Gerne erinnere ich mich an unsere alte Bäckerei Balder. Es gab bei uns nur samstags Brötchen. Freiwillig holte ich das Brot und die Weck (Ausdruck für Brötchen) bei Balders. Dafür musste ich schon früh von uns zu Hause loslaufen. Doch es machte mir nichts aus, denn oft gab es einen netten Plausch mit Bäcker Balder und manchmal auch ein frisches Hörnchen. Mache ich die Augen zu, schmecke ich heute noch die Brötchen. Es gab zur damaligen Zeit nur Brot, Brötchen, Hefeteilchen und Hefekuchen am Wochenende. Im Mai 1963 gab es eine Revolution in Mettenheim was Backwaren betraf. Es eröffnete noch eine Bäckerei. Von nun an gab es täglich Kuchen und verschiedene Teilchen in der Bäckerei Gröhl. Wir Kinder fanden es toll, dass wir für zehn oder zwanzig Pfennig verschiedene Bonbons aussuchen konnten. Ich glaube, dass wir manchmal die Nerven unserer Bäckersfrau arg strapazierten, denn es konnte schon eine Weile dauern, bis die richtige Wahl getroffen war. Heute gib es nur noch eine Filiale der Bäckerei Tempel, die zu unterschiedlichen Zeiten geöffnet hat. Das Einkaufen in der Metzgerei war bei uns Kindern immer sehr begehrt. Da gab es kein Murren und Knurren. Gerne ging ich auch noch für Nachbarn oder Bekannte einkaufen. Kein Weg war so weit, auch Regen und Kälte machten nichts aus, denn für uns Kinder gab es immer ein Stück Fleischwurst. Vielleicht habe ich einen guten Werbeslogan: Ich laufe meilenweit für Weißbachs Fleischwurst. Aus der einfachen Landmetzgerei entwickelte sich ein moderner Betrieb mit Partyservice, in dem man Tradition pflegt. So gibt es immer noch für Kinder ein Stück Fleischwurst und manchmal auch für uns große Kinder.
Die sozialen Kontakte pflegte man zu dieser Zeit abwechselnd in den zwei Gaststätten oder beim Tanzen in Scheerers Saal. Gerne spielte mein Vater Skat. Manchmal durfte ich mit. Für mich hatte jede Gaststätte etwas Besonderes. Im Schwanen gab es guten Hackbraten und bei Winters gab es die ersten Pommes. Allerhand gab es da für mich zu hören, was ich dann zu Hause stolz berichten konnte. Es soll nur noch Einer sagen, nur wir Frauen beherrschen die Kunst des Tratschens. Erwachsene vergessen doch leicht, wie hellhörig Kinder trotz Pommes und Bluna sind. Eine Gaststätte gibt es in Mettenheim nicht mehr, doch für einige Monate im Jahr eine Straußwirtschaft. Scheerers Sall war für mich der Inbegriff für Spaß, Tanz und wie man im modernen Zeitalter sagt, für Action. Gerne erinnere ich mich an die Faschings- oder Festveranstaltungen des Turnvereins. Heute wird der Saal nur noch privat genutzt.

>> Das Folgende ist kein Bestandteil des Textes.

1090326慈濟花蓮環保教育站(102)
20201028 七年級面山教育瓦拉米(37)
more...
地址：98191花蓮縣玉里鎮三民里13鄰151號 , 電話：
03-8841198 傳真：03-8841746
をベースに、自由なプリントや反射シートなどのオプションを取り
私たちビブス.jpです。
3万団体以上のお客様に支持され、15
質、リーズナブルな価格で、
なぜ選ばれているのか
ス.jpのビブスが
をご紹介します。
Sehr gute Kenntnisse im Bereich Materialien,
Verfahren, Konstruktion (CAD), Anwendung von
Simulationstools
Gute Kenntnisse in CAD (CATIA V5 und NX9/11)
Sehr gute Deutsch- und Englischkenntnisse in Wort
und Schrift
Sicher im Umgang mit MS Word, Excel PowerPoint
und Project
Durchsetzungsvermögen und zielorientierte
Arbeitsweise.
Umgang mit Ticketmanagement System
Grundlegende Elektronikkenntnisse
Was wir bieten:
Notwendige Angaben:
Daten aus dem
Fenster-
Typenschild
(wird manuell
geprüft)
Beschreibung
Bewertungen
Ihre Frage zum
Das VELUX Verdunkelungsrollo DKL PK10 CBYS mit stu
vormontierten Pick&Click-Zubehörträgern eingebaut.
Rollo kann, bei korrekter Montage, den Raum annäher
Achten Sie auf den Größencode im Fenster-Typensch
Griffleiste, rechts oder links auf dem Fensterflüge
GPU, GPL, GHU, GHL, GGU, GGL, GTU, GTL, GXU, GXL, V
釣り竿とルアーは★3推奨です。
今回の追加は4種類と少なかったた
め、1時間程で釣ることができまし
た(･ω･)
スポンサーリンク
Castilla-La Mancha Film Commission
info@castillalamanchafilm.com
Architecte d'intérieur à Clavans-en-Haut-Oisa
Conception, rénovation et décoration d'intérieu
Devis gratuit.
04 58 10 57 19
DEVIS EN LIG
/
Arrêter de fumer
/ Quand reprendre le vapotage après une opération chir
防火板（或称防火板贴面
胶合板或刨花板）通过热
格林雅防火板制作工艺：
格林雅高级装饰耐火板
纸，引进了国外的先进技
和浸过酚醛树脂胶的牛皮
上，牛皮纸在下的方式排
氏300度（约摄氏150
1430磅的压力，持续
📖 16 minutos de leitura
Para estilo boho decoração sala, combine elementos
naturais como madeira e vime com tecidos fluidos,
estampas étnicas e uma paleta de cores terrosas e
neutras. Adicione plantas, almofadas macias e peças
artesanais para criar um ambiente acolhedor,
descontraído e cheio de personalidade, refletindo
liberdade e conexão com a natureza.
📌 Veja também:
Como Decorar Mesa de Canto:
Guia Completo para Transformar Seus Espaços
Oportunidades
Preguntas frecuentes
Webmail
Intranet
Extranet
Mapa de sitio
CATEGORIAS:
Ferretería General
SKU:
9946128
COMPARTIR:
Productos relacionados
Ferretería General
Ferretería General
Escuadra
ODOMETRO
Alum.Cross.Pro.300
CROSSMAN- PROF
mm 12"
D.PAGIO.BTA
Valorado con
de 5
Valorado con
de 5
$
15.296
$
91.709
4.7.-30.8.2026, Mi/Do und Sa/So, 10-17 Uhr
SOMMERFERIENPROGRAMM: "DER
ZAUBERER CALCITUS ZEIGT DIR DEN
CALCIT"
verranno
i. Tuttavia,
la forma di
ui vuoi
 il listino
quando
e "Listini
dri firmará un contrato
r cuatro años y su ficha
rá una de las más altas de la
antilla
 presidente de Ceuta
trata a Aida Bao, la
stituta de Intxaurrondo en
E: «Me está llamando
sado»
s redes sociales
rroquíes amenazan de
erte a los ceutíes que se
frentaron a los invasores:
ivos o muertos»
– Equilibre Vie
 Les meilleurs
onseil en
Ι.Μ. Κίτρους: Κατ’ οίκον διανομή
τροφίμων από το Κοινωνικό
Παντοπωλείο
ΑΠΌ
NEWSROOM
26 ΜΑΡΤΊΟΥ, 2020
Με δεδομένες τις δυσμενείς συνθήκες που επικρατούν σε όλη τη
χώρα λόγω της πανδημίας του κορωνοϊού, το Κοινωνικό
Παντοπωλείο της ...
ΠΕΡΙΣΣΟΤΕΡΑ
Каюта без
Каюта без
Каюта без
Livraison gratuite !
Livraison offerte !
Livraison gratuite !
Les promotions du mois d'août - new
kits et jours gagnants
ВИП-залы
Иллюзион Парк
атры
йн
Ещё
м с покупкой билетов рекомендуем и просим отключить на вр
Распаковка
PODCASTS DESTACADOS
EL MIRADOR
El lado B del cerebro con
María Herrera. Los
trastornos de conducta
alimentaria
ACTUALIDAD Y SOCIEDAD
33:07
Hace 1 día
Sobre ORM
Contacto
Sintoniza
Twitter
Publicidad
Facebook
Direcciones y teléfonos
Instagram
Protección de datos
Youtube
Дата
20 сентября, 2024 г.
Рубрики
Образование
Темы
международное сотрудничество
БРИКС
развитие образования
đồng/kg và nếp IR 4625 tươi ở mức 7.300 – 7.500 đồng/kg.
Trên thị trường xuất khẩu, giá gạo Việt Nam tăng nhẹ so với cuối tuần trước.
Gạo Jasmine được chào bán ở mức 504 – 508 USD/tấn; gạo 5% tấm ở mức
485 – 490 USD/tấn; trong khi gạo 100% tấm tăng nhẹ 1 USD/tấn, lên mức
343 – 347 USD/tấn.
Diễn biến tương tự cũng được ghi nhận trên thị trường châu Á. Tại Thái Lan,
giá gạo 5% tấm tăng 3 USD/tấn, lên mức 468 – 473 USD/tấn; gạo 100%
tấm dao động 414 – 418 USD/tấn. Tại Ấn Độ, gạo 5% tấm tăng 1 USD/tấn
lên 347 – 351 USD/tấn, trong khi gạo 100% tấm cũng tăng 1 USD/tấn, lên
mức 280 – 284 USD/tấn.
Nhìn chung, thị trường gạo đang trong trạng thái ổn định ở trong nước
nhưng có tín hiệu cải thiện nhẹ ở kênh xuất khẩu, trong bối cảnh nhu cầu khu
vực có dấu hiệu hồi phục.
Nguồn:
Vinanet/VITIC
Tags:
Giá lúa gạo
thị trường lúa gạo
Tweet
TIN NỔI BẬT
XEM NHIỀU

Die Schreinereien Best und Schöfer gibt es immer noch. Die Küferei Grümmer hat durch die neuen Abfüllanlagen weniger Arbeit und das Malerfachgeschäft Weißbach streicht und tapeziert in der zweiten Generation munter weiter. Den Frisör Jung mit seinem super Dippscheschnitt (Topfschnitt) gibt es nicht mehr. Dafür aber zwei kleine aber feine Haarstudios. Auch ist in zwischen für das Wohlfühlen der Füße und dem Körper bestens gesorgt. Die kleine Gärtnerei steht nicht mehr. Braucht man Blumen oder ein ausgefallenes Geschenk, geht man in die Blumenstube Eisele. Unser Elektriker Hofmann befindet sich im Ruhestand und die Schlosserei Keil existiert immer noch in der dritten Generation.
 
Ab dem Jahr 1963 besuchte ich vier Jahre unsere Grundschule in Mettenheim. Es war eine schöne Zeit. Die Schule fiel mir leicht und ich lernte meinen besten Freund Hubert kennen. Unsere Freundschaft hält nun schon vierzig Jahre. An unsere Schule grenzten der Garten von Familie Radu und der Spielhof unseres Kindergartens. Wir Kinder durften in den Pausen immer vom reifen Obst naschen. Die Grundschule ist heute unser Kindergarten und Büchermaus und der wunderschöne Garten der Kinderspielplatz. Wegen Einsturzgefahr musste der alte Kindergarten schon vor langer Zeit abgerissen werden. An dessen Stelle steht unser Feuerwehrhaus. Beliebter Treffpunkt damals wie heute war unser Bahnhof. Vorteil des alten Bahnhofs gegenüber dem Neuen ist klar zu erkennen. Bei Kälte konnte man sich in unsere Jugend wunderbar gegenseitig wärmen. Ja, manchmal ist das Neue nicht das Beste!
Obwohl sich Mettenheim in den letzten Jahren sehr verändert hat, möchte ich nirgends woanders leben. Ich kenne die Menschen und ihre Eigenarten. Mettenheim ist meine Heimat!